Any suggestions on how to make it easier to work with.
I’m not a beginner in the baking area but this is my first from scratch sugar cookie….
Thanks in advance
Mindy
Jessica says
Hi Mindy! Thank you for dropping a comment! I’m sorry they turned out dry and hard to work with! I’m not sure what may have caused that. I’ve never used tourmaline sugar… but not sure if that would make a difference or not. I’ve made them multiple times, and they’ve turned out just fine, so I’m not sure what to suggest to change! But if I find out, I’ll be sure to let you know!
Terry Freeman says
I have to say that these cookies rolled out really well.

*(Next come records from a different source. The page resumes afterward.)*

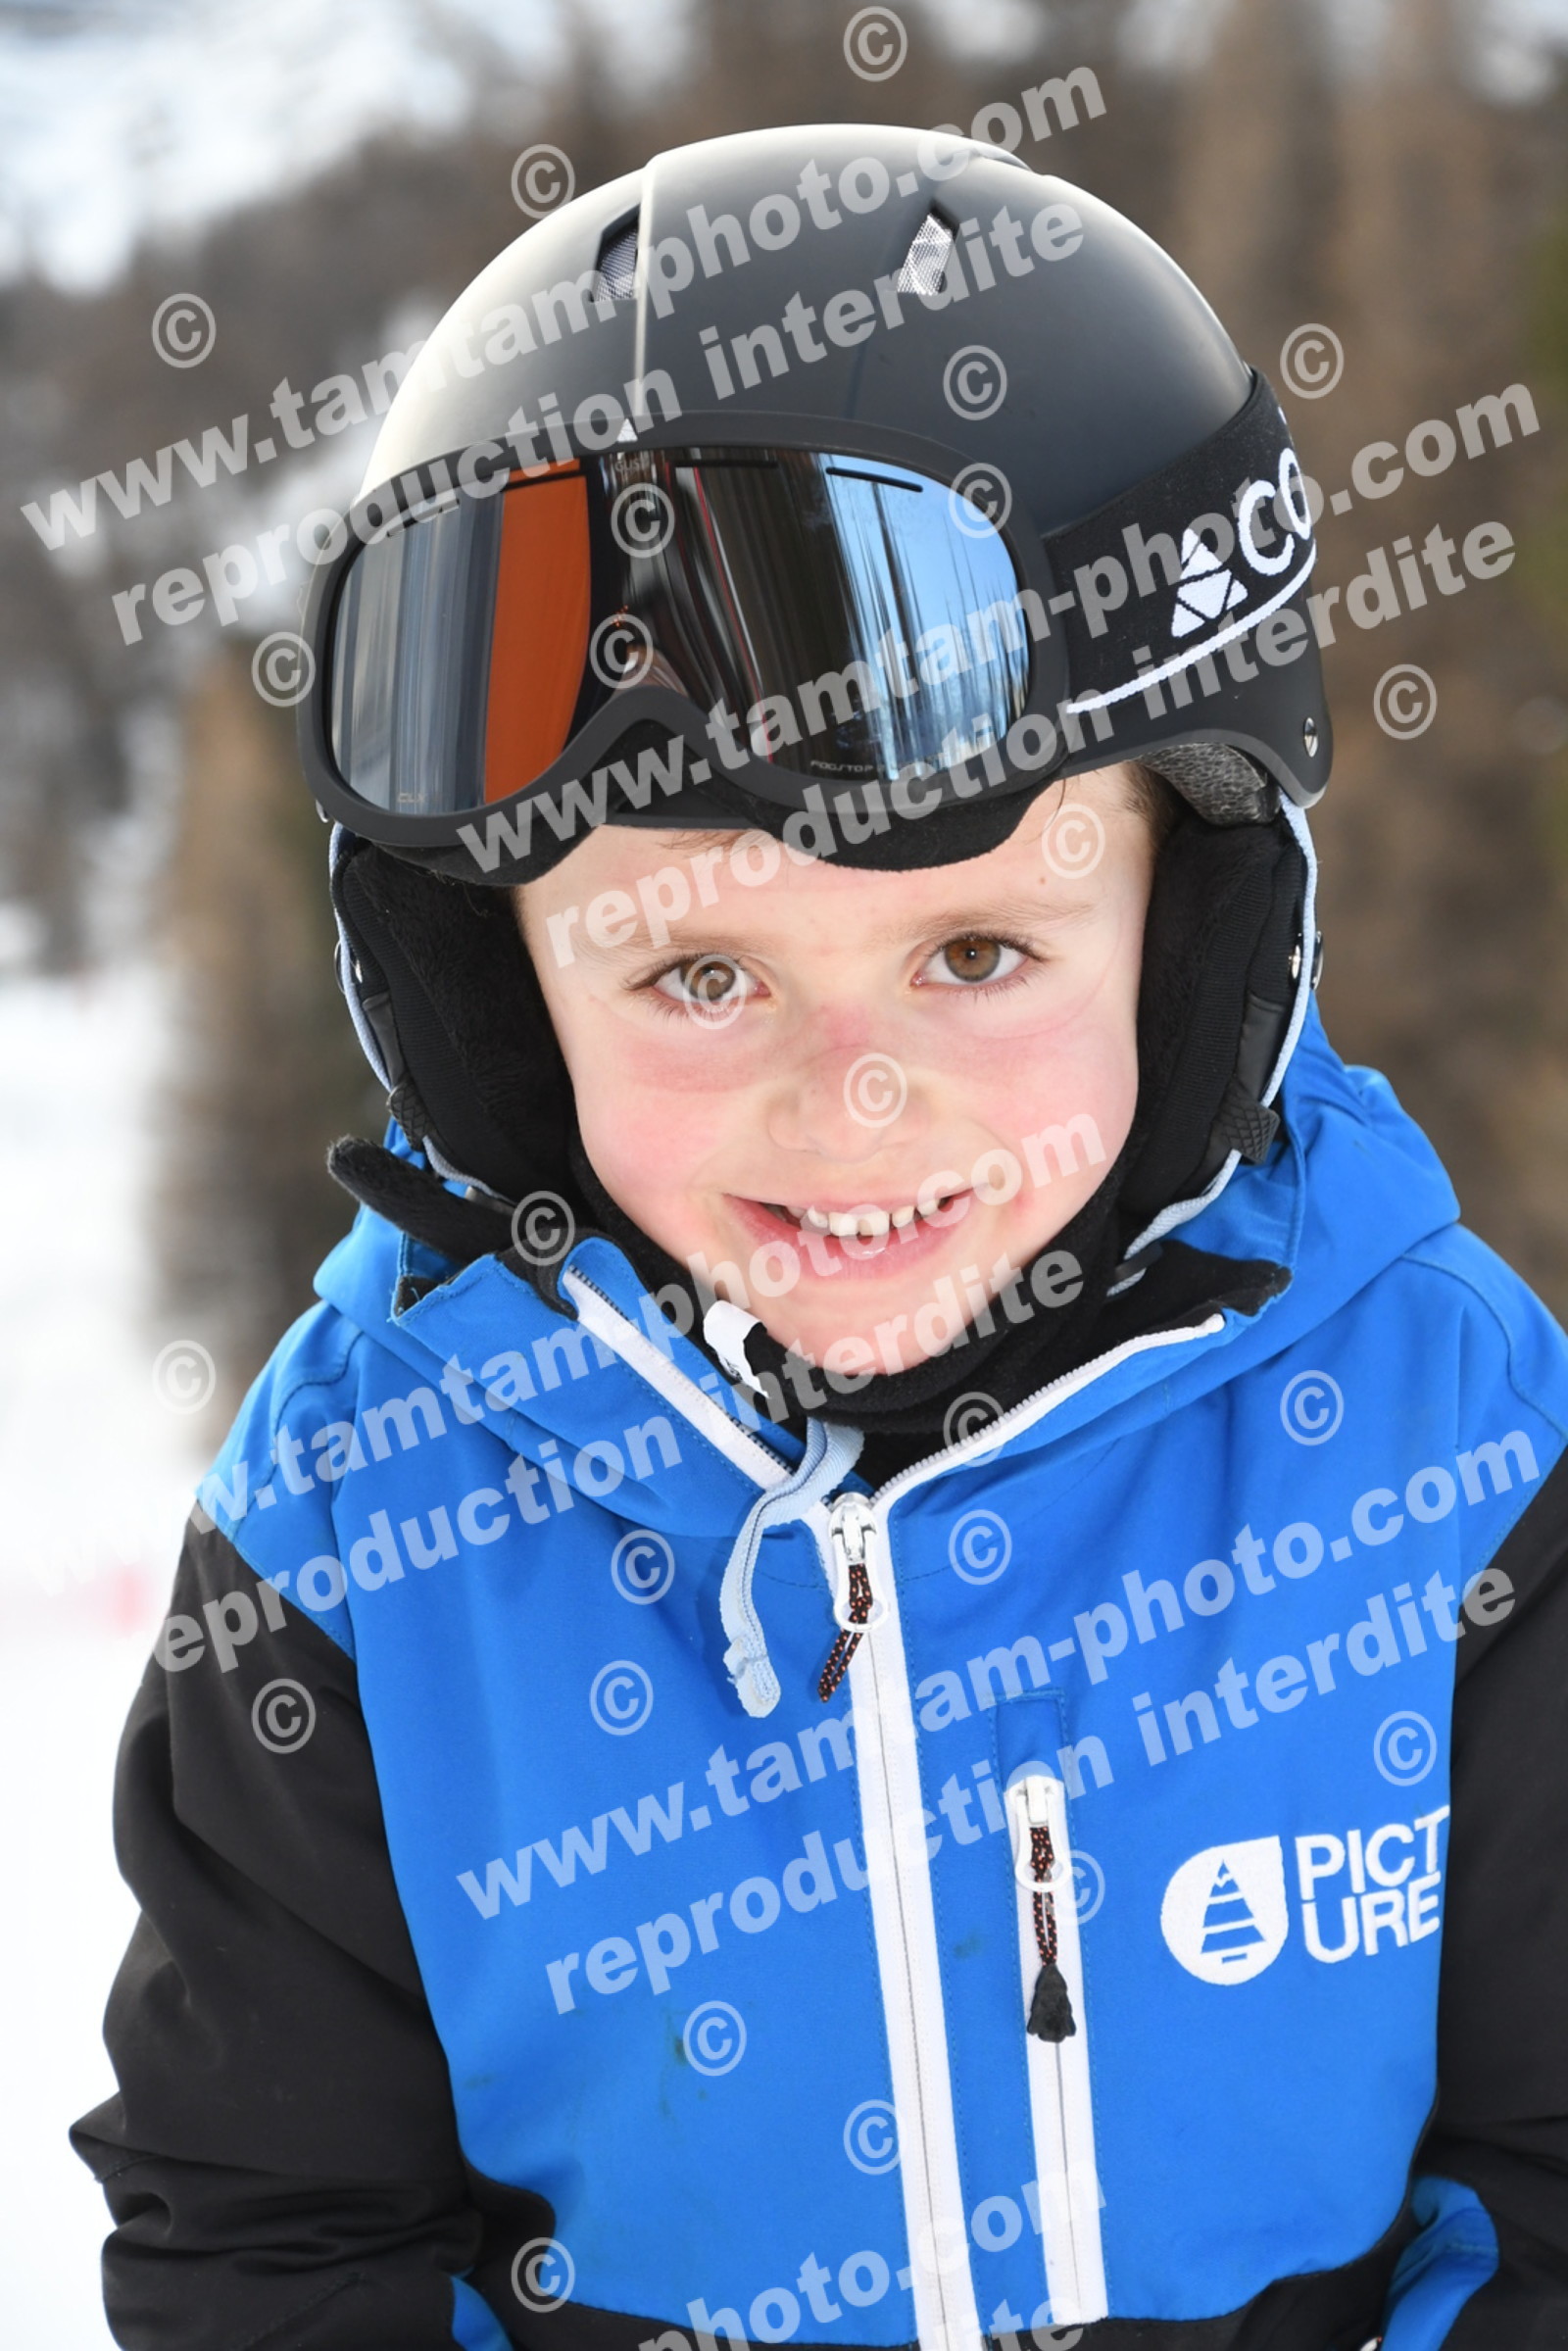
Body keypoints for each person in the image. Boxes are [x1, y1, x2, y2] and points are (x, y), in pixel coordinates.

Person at [74, 122, 1568, 2351]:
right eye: (698, 974)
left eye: (975, 954)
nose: (849, 1106)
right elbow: (270, 2231)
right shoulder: (366, 1516)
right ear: (498, 998)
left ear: (1194, 931)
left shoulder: (1443, 1433)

However they didn’t brown around the edges and they don’t have much of a flavor. Not sure I’ll make again.
Jessica says
Aw well I’m sorry they didn’t turn out like you had hoped. Thanks for letting us know what you thought!
Jaqki Guerrero says
do you need almond extract
Jessica says
Hi Jaqki! I’m sure you can do without it… it just may not have the same flavor as it would with it. But I wouldn’t think it would mess up the cookies from baking correctly!
Jaqki Guerrero says
Thank You! So yes it is February but the cookies came our great! Everyone loved them!
Jessica says
Yay!!! I’m so glad they did!! Thanks for letting me know! XO
Kerri says
Do I frost then before or after freezing?
Jessica says
Hi Kerri! I wouldn’t frost before freezing. I’ve never tried it… but afraid that it could sweat too bad during thawing! 🙂
tahnee says
Great, Now I have to try these….Lol! totally counts as “preparing meals for baby,” though right!? Can’t wait to test this out! does freezing the dough change anything about the texture?
Jessica says
Haha!!! You crack me up! You know, I haven’t frozen just the dough. I usually freeze them after I’ve already baked them! I hope that helps!